Radio presenter Paul Griffiths, of Tadcaster, captured the blasts on his CCTV camera and shared them on his Twitter feed @GriffoRadio.
They were caused when aircraft from RAF Coningsby in Lincolnshire were launched on Monday night to identify an unresponsive civilian aircraft.
People reported hearing what sounded like two loud explosions which were later confirmed to have been sonic booms.
Air France confirmed that the unresponsive plane had been one of their aircraft but it later landed safely guided by the Typhoon jets.
Typhoon pilots are on standby 24 hours a day to defend UK airspace.
Squadrons are based at RAF Coningsby, covering the south of the country, and RAF Lossiemouth in Moray, to cover the north.
The Quick Reaction Alert (QRA) crews can take off within minutes to intercept aircraft which have caused concern.
This can be because they are Russian military aircraft, or civilian planes which have stopped communicating with air traffic control, are not following their flight plan or have sent an emergency signal.
On some occasions pilots are given permission to fly at supersonic speeds - which may results in a sonic boom - to reach the aircraft as soon as possible.
Ministry of Defence figures show that QRA were launched on 12 days last year - eight in response to Russian aircraft and four to investigate other planes.
In January 2015 Typhoons were scrambled when two Russian Tu-95 Bear planes were flying close to UK airspace.
The Foreign Office said the incident was part of an “increasing pattern of out-of-area operations by Russian aircraft”.
The Russian ambassador was summoned to account for what had happened.
Typhoons are under the direction of controllers at RAF Boulmer in Northumberland and RAF Scampton in Lincolnshire, although any decision to shoot down an aircraft could only be taken at a high political level.
Aviation expert Dr Stephen Wright said it was understandable for people to be concerned because it was such an unusual event.
He said: “I live in Far Headingley and at first I thought a car must have ploughed into the front of the house. Then I heard the sounds of the jets and realised what it was.
“My neighbours had all come out so I put their minds at rest, but these things are incredibly rare because it’s illegal to break the sound barrier in the UK.
“Anyone who does it has to explain themselves to the Civil Aviation Authority and faces a hefty fine and possible imprisonment. But protecting the realm, as these guys were, is a pretty good excuse.”
Anything travelling faster than the speed of sound – which is around 760mph – could cause a sonic boom.
Dr Wright, an aviation lecturer at Leeds University, expects the jets were travelling in excess of Mach 2, which is around twice that speed.

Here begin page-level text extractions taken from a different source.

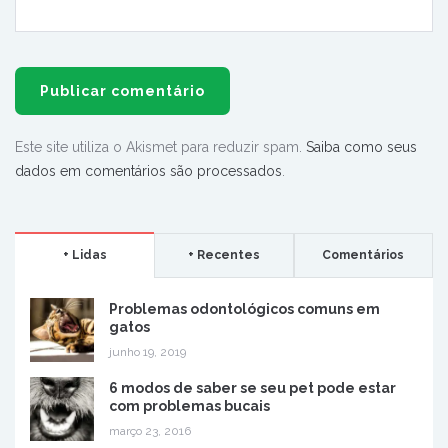
Este site utiliza o Akismet para reduzir spam.
Saiba como seus
dados em comentários são processados
.
+ Lidas
+ Recentes
Comentários
Problemas odontológicos comuns em
gatos
junho 19, 2019
6 modos de saber se seu pet pode estar
com problemas bucais
março 23, 2016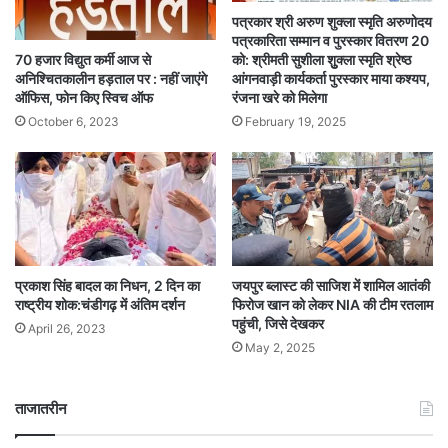
पत्रकार श्री अरुण शुक्ला स्मृति अरुणोदय
पत्रकारिता सम्मान व पुरस्कार वितरण 20
70 हजार विद्युत कर्मी आज से
को: श्रीमती सुशीला शुुक्ला स्मृति श्रेष्ठ
अनिश्चितकालीन हड़ताल पर : नहीं जाएंगे
आंगनवाड़ी कार्यकर्ता पुरस्कार माया कश्यप,
ऑफिस, फोन किए स्विच ऑफ
रंजना खरे को मिलेगा
October 6, 2023
February 19, 2025
प्रकाश सिंह बादल का निधन, 2 दिन का
जयपुर ब्लास्ट की साजिश में शामिल आतंकी
राष्ट्रीय शोक:चंडीगढ़ में अंतिम दर्शन
फिरोज खान को लेकर NIA की टीम रतलाम
पहुंची, जिसे देखकर
April 26, 2023
May 2, 2025
ताजातरीन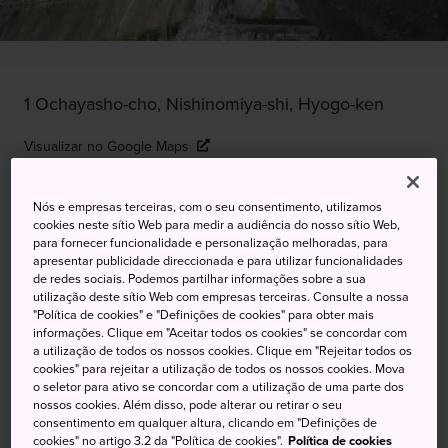
1 Ochayasho-cho, Nishinomiya-shi, Hyogo-ken
Visualizar no Google Maps
Obter informações sobre o trânsito
Nós e empresas terceiras, com o seu consentimento, utilizamos
cookies neste sítio Web para medir a audiência do nosso sítio Web,
para fornecer funcionalidade e personalização melhoradas, para
apresentar publicidade direccionada e para utilizar funcionalidades
PALAVRAS-CHAVE
MAPA
de redes sociais. Podemos partilhar informações sobre a sua
utilização deste sítio Web com empresas terceiras. Consulte a nossa
"Política de cookies" e "Definições de cookies" para obter mais
Um parque à beira do rio que
informações. Clique em "Aceitar todos os cookies" se concordar com
a utilização de todos os nossos cookies. Clique em "Rejeitar todos os
abriga a melhor exposição de
cookies" para rejeitar a utilização de todos os nossos cookies. Mova
o seletor para ativo se concordar com a utilização de uma parte dos
florada de cerejeiras de Hyogo
nossos cookies. Além disso, pode alterar ou retirar o seu
consentimento em qualquer altura, clicando em "Definições de
cookies" no artigo 3.2 da "Política de cookies".
Política de cookies
Quando a florada de cerejeiras do Parque Shukugawa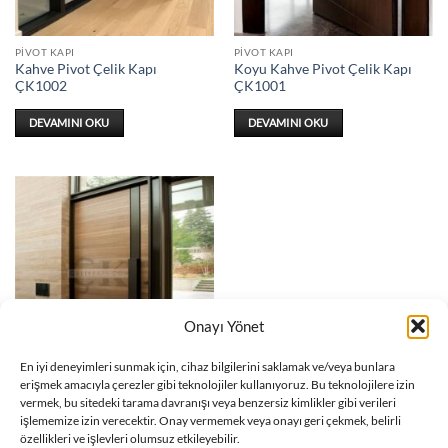
PIVOT KAPI
PIVOT KAPI
Kahve Pivot Çelik Kapı
Koyu Kahve Pivot Çelik Kapı
ÇK1002
ÇK1001
DEVAMINI OKU
DEVAMINI OKU
Onayı Yönet
En iyi deneyimleri sunmak için, cihaz bilgilerini saklamak ve/veya bunlara
erişmek amacıyla çerezler gibi teknolojiler kullanıyoruz. Bu teknolojilere izin
PIVOT KAPI
vermek, bu sitedeki tarama davranışı veya benzersiz kimlikler gibi verileri
Ahşap Pivot Çelik Kapı
işlememize izin verecektir. Onay vermemek veya onayı geri çekmek, belirli
ÇK1000
özellikleri ve işlevleri olumsuz etkileyebilir.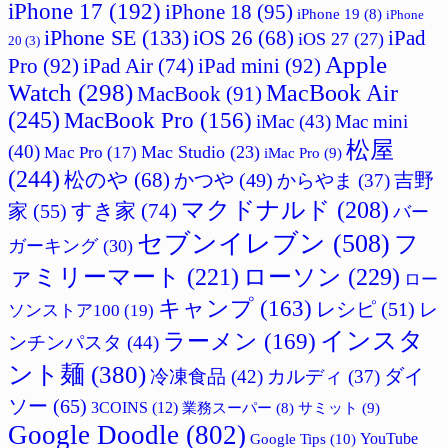
iPhone 17
(192)
iPhone 18
(95)
iPhone 19
(8)
iPhone
iPhone SE
(133)
iPad
iOS 26
(68)
iOS 27
(27)
20
(3)
Apple
Pro
(92)
iPad Air
(74)
iPad mini
(92)
Watch
(298)
MacBook Air
MacBook
(91)
(245)
MacBook Pro
(156)
iMac
(43)
Mac mini
松屋
(40)
Mac Studio
(23)
Mac Pro
(17)
iMac Pro
(9)
(244)
松のや
(68)
かつや
(49)
吉野
からやま
(37)
マクドナルド
(208)
すき家
(74)
家
(55)
バー
セブンイレブン
(508)
フ
ガーキング
(30)
ァミリーマート
(221)
ローソン
(229)
ロー
キャンプ
(163)
レシピ
(51)
レ
ソンストア100
(19)
インスタ
ラーメン
(169)
ンチンパスタ
(44)
ント麺
(380)
ダイ
冷凍食品
(42)
カルディ
(37)
ソー
(65)
3COINS
(12)
サミット
(9)
業務スーパー
(8)
Google Doodle
(802)
Google Tips
(10)
YouTube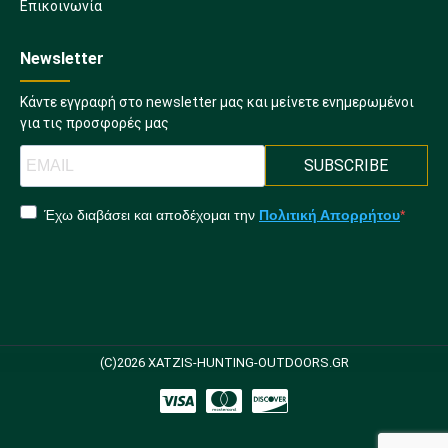
Επικοινωνία
Newsletter
Κάντε εγγραφή στο newsletter μας και μείνετε ενημερωμένοι
για τις προσφορές μας
SUBSCRIBE
Έχω διαβάσει και αποδέχομαι την
Πολιτική Απορρήτου
(C)2026 XATZIS-HUNTING-OUTDOORS.GR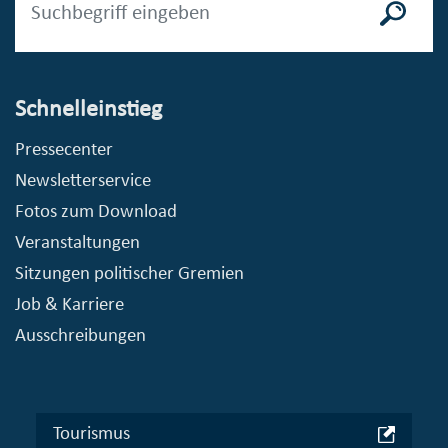
Schnelleinstieg
Pressecenter
Newsletterservice
Fotos zum Download
Veranstaltungen
Sitzungen politischer Gremien
Job & Karriere
Ausschreibungen
Tourismus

“These guys were really going for it. When you’re travelling at that speed there’s a constant boom that resonates.
“This is because the air in advance of the plane can’t get out of the way in time, creating a shockwave.
“It can’t be heard on the plane itself but those of us on the ground hear it as a boom when the aircraft passes close to us. The strength of the noise is determined by how high and how fast the plane is travelling.”
Dr Wright added: “It’s very unusual but it demonstrates how seriously the UK takes its security, with aviation safety being paramount after 9/11.”